Tuesday, January 6, 2009

Even iTunes has competition

As predicted, the Apple announcements in the Phil Schiller keynote this morning at Macworld Expo were mostly minor, although it sounds like Schiller did a demo to the same standards as his boss would have.

The biggest news was that the iTunes Store is going DRM-free, with 256K files available from all four major labels (not just EMI) by the “end of the quarter.” Is this because of pressure from Amazon? Somehow I doubt it. Instead, I believe this is because Apple has concluded the long and difficult negotiations with the remaining labels to release music DRM free, as it claims to have wanted to do for years (or at least since it got into antitrust problems in Europe).
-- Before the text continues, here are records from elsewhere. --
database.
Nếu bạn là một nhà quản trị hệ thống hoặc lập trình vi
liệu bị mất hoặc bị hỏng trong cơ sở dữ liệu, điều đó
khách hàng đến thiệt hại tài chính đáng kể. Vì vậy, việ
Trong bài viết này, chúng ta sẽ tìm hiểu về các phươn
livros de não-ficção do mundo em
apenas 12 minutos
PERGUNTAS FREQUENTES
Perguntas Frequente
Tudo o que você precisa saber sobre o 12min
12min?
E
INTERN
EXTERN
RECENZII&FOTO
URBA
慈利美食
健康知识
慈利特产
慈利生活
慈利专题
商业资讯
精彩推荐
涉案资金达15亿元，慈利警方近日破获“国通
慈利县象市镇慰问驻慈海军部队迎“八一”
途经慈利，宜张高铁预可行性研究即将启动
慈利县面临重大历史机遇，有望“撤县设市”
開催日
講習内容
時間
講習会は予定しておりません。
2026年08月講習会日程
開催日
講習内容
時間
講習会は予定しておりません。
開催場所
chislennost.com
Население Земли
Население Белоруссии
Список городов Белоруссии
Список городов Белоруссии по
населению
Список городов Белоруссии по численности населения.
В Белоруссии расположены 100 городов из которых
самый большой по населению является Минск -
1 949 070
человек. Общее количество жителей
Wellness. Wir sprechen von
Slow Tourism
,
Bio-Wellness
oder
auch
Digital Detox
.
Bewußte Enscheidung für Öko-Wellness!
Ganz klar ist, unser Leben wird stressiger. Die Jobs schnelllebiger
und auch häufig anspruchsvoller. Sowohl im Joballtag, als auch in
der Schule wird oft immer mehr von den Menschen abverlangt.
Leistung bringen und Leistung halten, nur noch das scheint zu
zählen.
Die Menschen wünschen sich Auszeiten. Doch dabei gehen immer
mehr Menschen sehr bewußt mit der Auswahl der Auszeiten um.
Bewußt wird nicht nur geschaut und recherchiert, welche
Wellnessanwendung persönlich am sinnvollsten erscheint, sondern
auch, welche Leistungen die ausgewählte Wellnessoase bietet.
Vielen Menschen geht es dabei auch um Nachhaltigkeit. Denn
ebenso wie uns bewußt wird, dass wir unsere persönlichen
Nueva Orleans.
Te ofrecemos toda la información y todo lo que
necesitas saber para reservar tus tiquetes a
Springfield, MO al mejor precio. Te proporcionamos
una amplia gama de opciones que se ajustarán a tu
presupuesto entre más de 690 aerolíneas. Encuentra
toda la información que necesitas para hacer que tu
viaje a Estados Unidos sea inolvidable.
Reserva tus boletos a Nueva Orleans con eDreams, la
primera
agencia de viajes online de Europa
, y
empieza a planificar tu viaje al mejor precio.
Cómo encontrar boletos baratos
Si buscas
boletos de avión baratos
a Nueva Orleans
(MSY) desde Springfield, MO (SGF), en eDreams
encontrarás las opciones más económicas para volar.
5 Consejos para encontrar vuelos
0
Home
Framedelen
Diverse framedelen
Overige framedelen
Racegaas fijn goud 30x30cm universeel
However, I do think Amazon played a role in the price drop to 69¢ for some (most?) back catalog songs. It could be that Apple won the same pricing terms that Amazon was already using to offer such prices, or perhaps it matched some improvement in operational efficiencies (or scale) that Amazon also has been enjoying.

More interestingly, the price cut and the DRM free songs seem intended by both Apple and the labels to boost lagging iTunes sales. Schiller announced that Apple had sold 6 billion songs, lower than what I’d expected. This could be because all the honest people have bought the missing back-catalog songs that they want, or it could be due to competition from Amazon (or others), or because during a slow economy, digital downloads are a luxury.

Still, the iTunes news was the highlight of an otherwise uneventful keynote. The other announcements were hardly exciting:

  • Incremental improvements to its (now web-enabled) application suites, iWork and iHome.
  • A bundle of the apps with 10.5 to get people to switch over
  • An updated 17" laptop, the most expensive (and thus least popular) model in the line.
Of these, the most intriguing updates were for iPhoto which promises to do automatic face detection to sort pictures of the same person together, as well as better integration of geotagging.

What I most regret about not seeing the keynote was missing the live Tony Bennet performance, singing (of course) “I left my heart in San Francisco.” If it shows up on YouTube or a TV station, I’ll post a link.